This shortish piece, titled "What Happens When the Richest U.S. Cities Turn to the World?," provides a small snapshot of the modern global economy — but I found it sharpening my perspective unexpectedly. Its starting basic point is that several decades ago, large U.S. cities often had manufacturing as a major industry that in turn drove business in smaller, often more inland U.S. cities. However, our current economy sees a trend in which huge cities like New York and Los Angeles often have closer economic interconnections with similarly-sized megalopolises abroad like Tokyo and New Delhi than with smaller American cities or even regions in their own states.
This probably sounds to most readers like a basic, high-level description of globalization — and I think it is — but something about the granularity of the article's details helped make globalization just a little less abstract for me. For instance, it describes how San Francisco, now such a tech hub, was once a major shipbuilding town, which in turn led companies there to purchase various manufactured goods — turbines, winches, radio equipment — from cities scattered across the country, from Schenectady, NY to Milwaukee, WI. But that is all changed:
The companies that now drive the Bay Area’s soaring wealth — and that represent part of the American economy that’s booming — don’t need these communities in the same way. Google’s digital products don’t have a physical supply chain. Facebook doesn’t have dispersed manufacturers. Apple, which does make tangible things, now primarily makes them overseas.
In the past, says one sociologist, smaller cities contributed to the rise of bigger cities, but a pattern has emerged in which the growth of major cities feeds the growth of other major cities, whether or not they’re in the same country. A business school professor goes a step further and theorizes that global connections increase a city’s prosperity, and is directly accompanied by a loss of ties to smaller cities in their own nations. The growth of a knowledge and service economy, which is seen to benefit large cities, is a key part of this trend.
The article also raises another point about the power relationship between the rising regions of the country and those areas left behind:
To put it more harshly, when global cities need other communities today, Ms. Sassen said, it’s often to extract value out of them. New York bankers need Middle America’s mortgages to construct securities. San Francisco start-ups need idle cars everywhere to amass billion-dollar valuations. Online retail giants need cheap land for their warehouses. . . [the] dynamic also leaves smaller places at the mercy of global cities, where decisions are made about which plants to close or where to create new jobs. And so Tulsa, Buffalo and Tucson turn to Seattle as supplicants for a windfall of Amazon jobs.

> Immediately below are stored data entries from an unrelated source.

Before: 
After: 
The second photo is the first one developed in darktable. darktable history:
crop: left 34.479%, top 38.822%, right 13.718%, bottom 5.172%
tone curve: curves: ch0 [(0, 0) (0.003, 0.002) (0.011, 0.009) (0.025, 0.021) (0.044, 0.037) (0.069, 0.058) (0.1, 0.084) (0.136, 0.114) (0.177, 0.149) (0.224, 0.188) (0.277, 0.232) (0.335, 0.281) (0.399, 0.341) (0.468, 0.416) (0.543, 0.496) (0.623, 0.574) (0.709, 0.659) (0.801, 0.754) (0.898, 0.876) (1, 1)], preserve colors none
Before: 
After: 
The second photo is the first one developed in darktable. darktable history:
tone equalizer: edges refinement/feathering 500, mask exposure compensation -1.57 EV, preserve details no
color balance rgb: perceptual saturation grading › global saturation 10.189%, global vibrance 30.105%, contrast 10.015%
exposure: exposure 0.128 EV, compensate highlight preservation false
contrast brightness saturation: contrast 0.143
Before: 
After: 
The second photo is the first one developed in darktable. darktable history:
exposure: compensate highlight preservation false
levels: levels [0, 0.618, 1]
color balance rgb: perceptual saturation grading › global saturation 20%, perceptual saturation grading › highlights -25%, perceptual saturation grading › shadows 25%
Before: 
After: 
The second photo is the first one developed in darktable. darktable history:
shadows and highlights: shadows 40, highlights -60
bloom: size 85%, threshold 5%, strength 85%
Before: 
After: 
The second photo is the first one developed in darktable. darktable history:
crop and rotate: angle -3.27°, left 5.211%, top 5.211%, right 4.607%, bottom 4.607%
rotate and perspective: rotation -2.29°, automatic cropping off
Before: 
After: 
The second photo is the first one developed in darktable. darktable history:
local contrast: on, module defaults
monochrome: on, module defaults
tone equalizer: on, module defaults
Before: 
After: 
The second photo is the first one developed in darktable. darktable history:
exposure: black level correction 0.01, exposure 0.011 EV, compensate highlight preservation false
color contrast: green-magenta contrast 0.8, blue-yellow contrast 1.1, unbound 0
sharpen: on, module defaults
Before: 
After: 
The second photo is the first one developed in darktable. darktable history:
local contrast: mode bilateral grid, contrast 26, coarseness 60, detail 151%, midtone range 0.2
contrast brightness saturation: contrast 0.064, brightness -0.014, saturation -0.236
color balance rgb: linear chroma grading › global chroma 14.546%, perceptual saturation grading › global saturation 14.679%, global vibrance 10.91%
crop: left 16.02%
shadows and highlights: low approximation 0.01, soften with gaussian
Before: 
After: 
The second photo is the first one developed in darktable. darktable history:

What was once a symbiotic relationship among American locales has, from a certain point of view, turned exploitative — or even parasitic, as happened when the financial industry’s thirst for mortgage-backed securities to sell led to the issuance of shitty mortgages and into the massive real estate bubble like we saw leading up the 2008 meltdown.
Here’s a thought experiment: if you had a theoretical economy where one-tenth of the population was rich and the other nine-tenths were exploited and ripped off by the one-third, and lived in abject poverty, but this economy was the same size as a one where everyone had the same income, our dispassionate modern measures would say that these two economies were equally productive and valuable. But common sense, not to mention basic humanity, say that this is not at all the case. And though we’re not there yet, this is the direction the United States is trending.
Though it doesn’t focus on them, the article itself raises some of the political implications of this change, suggesting that many Americans' perception that the benefits of globalization are passing them by is firmly rooted in contemporary dynamics such as the article describes. But this observation is only the tip of the iceberg. If the globalized economy by its very workings distributes benefits wildly unequally, what’s the role of government in attempting to balance out these benefits more equitably? Is there an economic solution to this question? Is unfettered, borderless trade inherently undemocratic and bound only to make the rich richer?
These are all necessary questions, since the very trends this piece details are having profound and disturbing effects on our country’s democracy and political stability, for which we need look no further than the election of Donald J. Trump to the highest office in the land. Republicans only provide bad-faith answers to the economic problems Americans are living: they would build a wall to keep out people who come to this country to take jobs no Americans want, but seem to have no ideas or even interest in addressing the real structural sources of inequality. Meanwhile, as I’ve discussed before, the Democratic Party coalition contains many people who are benefitting from this new economic arrangement that disproportionately rewards large urban areas. It is as if, at the highest level of the rules of the economy, we have changed the playing field, without any regard to how all the ordinary people of this country now tumble back and forth across its shifting landscape, some doing well, but others not being able to find their footing at all.
This is not just a moral question — although it is a deeply moral one indeed, which we have collectively avoided answering for too long. It is also an urgent political one. Because for every American who sees economic inequality and responds by calling for fair and democratic remedies, there’s another American who is ready to blame and rage at other Americans, along with immigrants, for causing this problem, and to abandon democracy for authoritarian solutions which will only ever result in the rich getting richer and too-big-to-fail businesses only getting bigger.
This is not to say that there are easy answers, let alone answers for which a national consensus exists. But to not ask these questions, in this deranged age of Trump, is in itself a form of madness. We can blame Trump all we want, but it’s the America we’ve built together that’s made him possible.